Traditional statistics deals with mostly fixed parameters
in Bayesian statistics, parameters may be uncertain, uses probability
Bayesian stats updates beliefs with data, incorporates prior knowledge

Bayes’ Theorem

\[ P(\theta \mid D) = \frac{P(D \mid \theta) \cdot P(\theta)}{P(D)} \]

\(P(\theta)\): prior
\(P(D \mid \theta)\): likelihood
\(P(\theta \mid D)\): posterior
\(P(D)\): marginal likelihood

Bayesian Components

Prior: what you believe before seeing data
Likelihood: model for the data
Posterior: updated belief after seeing data

\[ \\{Posterior} = {Likelihood} * {Prior} \]

Simulating Bayes

With this plot we can see how the prior and likelihood combine to form a posterior distribution. The prior is a symmetric Beta(2,2) distribution showing initial uncertainty about the parameter “theta”, the likelihood shows a skewed (Beta(5,1)) dibstribution.

Coin Toss Simulation

Taking Bayes’ Theorem to the real-world, lets estimate the probability of heads in a coin toss. The prior is Beta(1,1), which indicates no prior knowledge or assumptions. After observing 7 heads and 3 tails, the posterior becomes Beta(8,4).

3D Posterior Viz

This plot visualizes a joint posterior distribution over two parameters, each of which have their own prior. Each axis is a parameter, the height of the surface represents the joint density, or likelihood, of an outcome. In many (or even most!) real-world problems, there are multiple parameters with uncertain outcomes. Multi-parameter Bayesian models can help visualize this!

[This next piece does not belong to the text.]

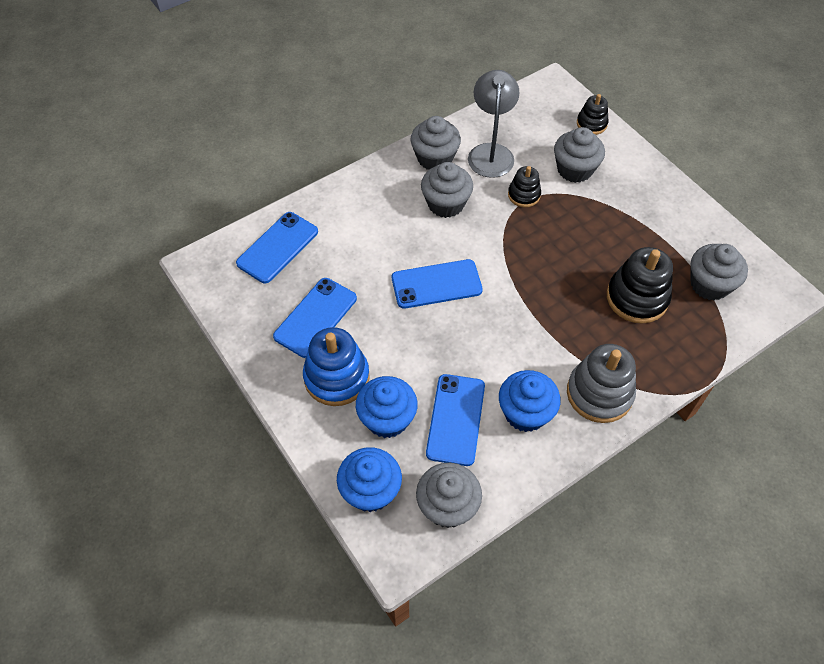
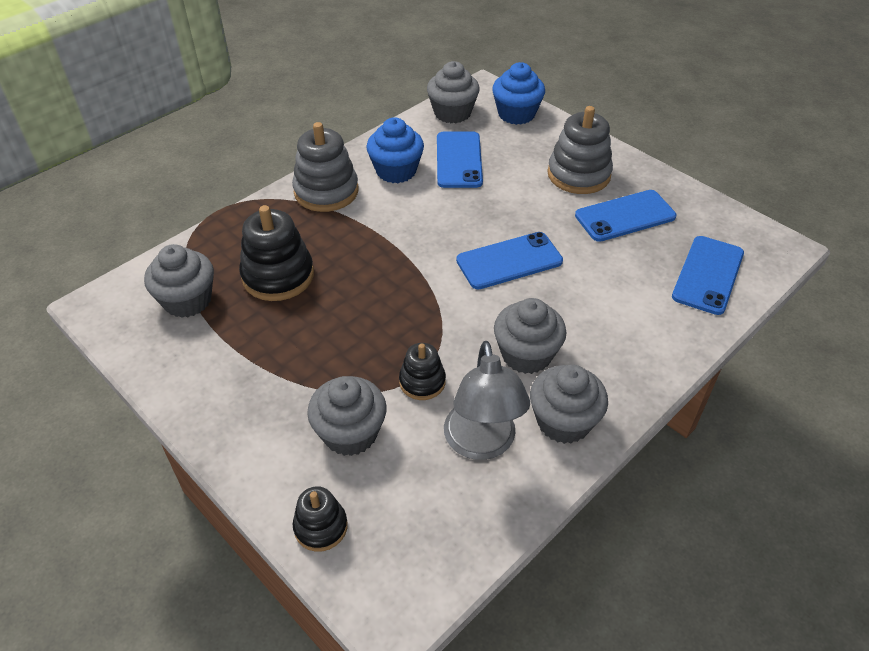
camera: 170 degrees right, 10 degrees down
blue phone [273,278,357,358] -> blue phone turned 45 degrees clockwise [575,190,676,242]
blue stacking toy [303,327,370,406] -> grey stacking toy [548,106,613,194]
blue cupcake [356,376,418,438] -> none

Code to Simulate Inference for Two Unknown Probabilities

library(tidyr)
library(ggplot2)

# Prior parameters
alpha1 <- 2; beta1 <- 2 # Coin A
alpha2 <- 3; beta2 <- 3 # Coin B

# Observed data
headsA <- 8; tailsA <- 2
headsB <- 4; tailsB <- 6

# Posterior parameters
post_alpha1 <- alpha1 + headsA
post_beta1 <- beta1 + tailsA
post_alpha2 <- alpha2 + headsB
post_beta2 <- beta2 + tailsB

# grid it
theta1 <- seq(0, 1, length.out = 100)
theta2 <- seq(0, 1, length.out = 100)
posterior_grid <- expand.grid(theta1 = theta1, theta2 = theta2)

# joint posterior = product of 2 intependent beta distributions
posterior_grid$z <- dbeta(posterior_grid$theta1, post_alpha1, post_beta1) * dbeta(posterior_grid$theta2, post_alpha2, post_beta2)